Two issues related to Midway’s new city hall and multi-use building came before the city council Monday. A change in the parking lot will cost up to $9,000 more than planned.
Abe Nadji, a Liberty Consolidated Planning Commission engineer, told the council that the gravel rear parking area proposed for the project should be paved. He said regulations call for all parking for commercial facilities to be paved.
Estimated cost for paving over gravel would be $8,000-$9,000, he said.
Midway Mayor Pro Tempore Dr. Clemontine Washington said, “It will be paved. We have to follow our own ordinances.”
Nadji also said some other matters needed to be worked out, including angled parking. He said angled parking was not permitted, but a minor design change could correct this.
Several water and sewer issues were also resolved Monday, including spending $17,500 for a new water meter reading system. The system will support remote meter reading. Utilities Supervisor Ursula Lee said laptop computers were included as well as training for employees. Annual maintenance will cost $2,100.
Midway plans to buy a generator for the lone well that supplies city water to keep it in service during power failures. Mayor Levern Clancy said he was waiting for additional bids on the generator purchase and would present them later.
Lee presented a bid of $6,000 for fencing around the city’s elevated water tank. The low bid was from American Fencing Co. She said state regulations required the fence.
Trouble was reported with a meter measuring the water that Midway sells to the Liberty County Development Authority. Midway and LCDA share water and water treatment services at the LCDA parks in and near Midway.
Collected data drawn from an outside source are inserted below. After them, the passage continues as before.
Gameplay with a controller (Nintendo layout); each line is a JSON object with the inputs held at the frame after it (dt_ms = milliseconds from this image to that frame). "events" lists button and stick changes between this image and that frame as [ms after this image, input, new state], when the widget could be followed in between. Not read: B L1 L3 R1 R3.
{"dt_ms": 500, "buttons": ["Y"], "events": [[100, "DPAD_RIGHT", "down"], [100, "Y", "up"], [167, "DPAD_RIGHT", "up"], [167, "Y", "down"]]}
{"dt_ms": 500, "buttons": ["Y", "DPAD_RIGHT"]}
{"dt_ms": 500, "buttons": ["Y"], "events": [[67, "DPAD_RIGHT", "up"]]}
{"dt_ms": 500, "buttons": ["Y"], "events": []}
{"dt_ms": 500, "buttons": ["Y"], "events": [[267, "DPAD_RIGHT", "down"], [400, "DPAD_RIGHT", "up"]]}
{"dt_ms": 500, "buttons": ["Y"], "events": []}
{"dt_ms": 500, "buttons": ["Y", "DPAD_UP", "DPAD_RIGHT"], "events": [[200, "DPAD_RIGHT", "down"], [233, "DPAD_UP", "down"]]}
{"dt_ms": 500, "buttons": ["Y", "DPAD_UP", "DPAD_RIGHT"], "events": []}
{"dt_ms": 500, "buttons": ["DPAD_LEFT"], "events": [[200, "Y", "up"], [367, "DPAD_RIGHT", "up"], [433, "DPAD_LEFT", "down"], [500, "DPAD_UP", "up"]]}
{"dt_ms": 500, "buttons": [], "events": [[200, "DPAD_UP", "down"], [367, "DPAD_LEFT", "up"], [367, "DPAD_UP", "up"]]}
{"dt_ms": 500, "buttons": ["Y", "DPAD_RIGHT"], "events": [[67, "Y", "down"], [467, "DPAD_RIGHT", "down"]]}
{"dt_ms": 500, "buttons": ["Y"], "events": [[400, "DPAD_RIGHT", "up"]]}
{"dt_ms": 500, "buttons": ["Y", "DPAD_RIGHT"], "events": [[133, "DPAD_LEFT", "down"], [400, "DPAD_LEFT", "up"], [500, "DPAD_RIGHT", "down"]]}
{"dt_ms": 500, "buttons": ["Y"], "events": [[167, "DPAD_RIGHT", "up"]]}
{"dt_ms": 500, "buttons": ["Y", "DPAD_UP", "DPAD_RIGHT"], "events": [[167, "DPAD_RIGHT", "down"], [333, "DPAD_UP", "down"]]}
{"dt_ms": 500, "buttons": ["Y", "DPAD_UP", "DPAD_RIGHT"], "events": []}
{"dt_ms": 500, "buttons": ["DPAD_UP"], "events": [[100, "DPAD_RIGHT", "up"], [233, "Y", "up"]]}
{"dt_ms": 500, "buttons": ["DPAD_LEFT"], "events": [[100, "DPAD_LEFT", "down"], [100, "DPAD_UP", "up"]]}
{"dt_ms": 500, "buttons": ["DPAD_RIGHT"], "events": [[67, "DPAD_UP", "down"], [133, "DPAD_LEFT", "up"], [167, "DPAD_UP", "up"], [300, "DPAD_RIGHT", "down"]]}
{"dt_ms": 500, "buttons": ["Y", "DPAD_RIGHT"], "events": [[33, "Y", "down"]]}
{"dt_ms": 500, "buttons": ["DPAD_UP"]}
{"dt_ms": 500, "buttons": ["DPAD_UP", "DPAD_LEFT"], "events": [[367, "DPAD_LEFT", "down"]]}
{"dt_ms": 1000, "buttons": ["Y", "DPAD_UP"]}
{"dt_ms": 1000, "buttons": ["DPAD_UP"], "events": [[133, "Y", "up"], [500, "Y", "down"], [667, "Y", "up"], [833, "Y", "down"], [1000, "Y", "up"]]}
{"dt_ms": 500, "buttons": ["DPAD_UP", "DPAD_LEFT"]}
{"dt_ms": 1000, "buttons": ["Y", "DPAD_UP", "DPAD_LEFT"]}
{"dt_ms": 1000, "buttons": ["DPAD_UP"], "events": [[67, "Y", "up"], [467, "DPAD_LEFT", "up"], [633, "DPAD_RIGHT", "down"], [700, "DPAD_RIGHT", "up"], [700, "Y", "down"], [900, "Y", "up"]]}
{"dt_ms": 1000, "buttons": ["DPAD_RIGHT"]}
The sharing has been the subject of disagreement and confusion over the years.
Midway’s engineer had recommended a new meter that would cost about $70,000. Clancy said he would use an upcoming Georgia Municipal Association meeting to get more information about possible alternatives for correcting the problem.
The council accepted a proposal from EOM Operations to mow grass and clear brush in two phases at a cost of $36,000. The project is to clean ditches and other drainage areas.
Phase 1 will focus on places set as priority, including Hunter Ridge, Arlen Oaks and Edgewater Avenue.
The EOM proposal was accepted by a 3-1 vote. Councilwoman Melice Gerace, who is in charge of Midway street and drainage matters, said she was concerned that by the time phase 2 was under way grass, weeds and brush dealt with in phase 1 would have already grown up again. She voted no.
Clancy reiterated Midway’s need for a list of senior citizens and others who need assistance in the event of an evacuation.
“Please get in touch with city hall,” the mayor said.
If there is an evacuation, Clancy said Midway will take residents needing help to Liberty County’s staging area in Hinesville. County personnel will handle evacuation from there to safe areas.
The council approved two actions recommended by the LCPA: a new sign for Compassion Church and a Sept. 15 solicitation by the American Legion. Washington voted no on the church sign.
Clancy announced that the dedication of the Riceboro-Midway Live Oak library branch will be June 30 at noon.